◆ TO DO
Read the data and repeat all of it exactly.

◆ INFORMATION GIVEN
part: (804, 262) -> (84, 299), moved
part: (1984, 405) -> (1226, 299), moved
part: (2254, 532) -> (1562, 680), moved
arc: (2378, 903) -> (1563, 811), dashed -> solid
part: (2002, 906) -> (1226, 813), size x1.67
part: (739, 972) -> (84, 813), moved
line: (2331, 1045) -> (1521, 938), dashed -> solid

◆ ANSWER TO THE PROBLEM
part: (804, 262) -> (84, 299), moved
part: (1984, 405) -> (1226, 299), moved
part: (2254, 532) -> (1562, 680), moved
arc: (2378, 903) -> (1563, 811), dashed -> solid
part: (2002, 906) -> (1226, 813), size x1.67
part: (739, 972) -> (84, 813), moved
line: (2331, 1045) -> (1521, 938), dashed -> solid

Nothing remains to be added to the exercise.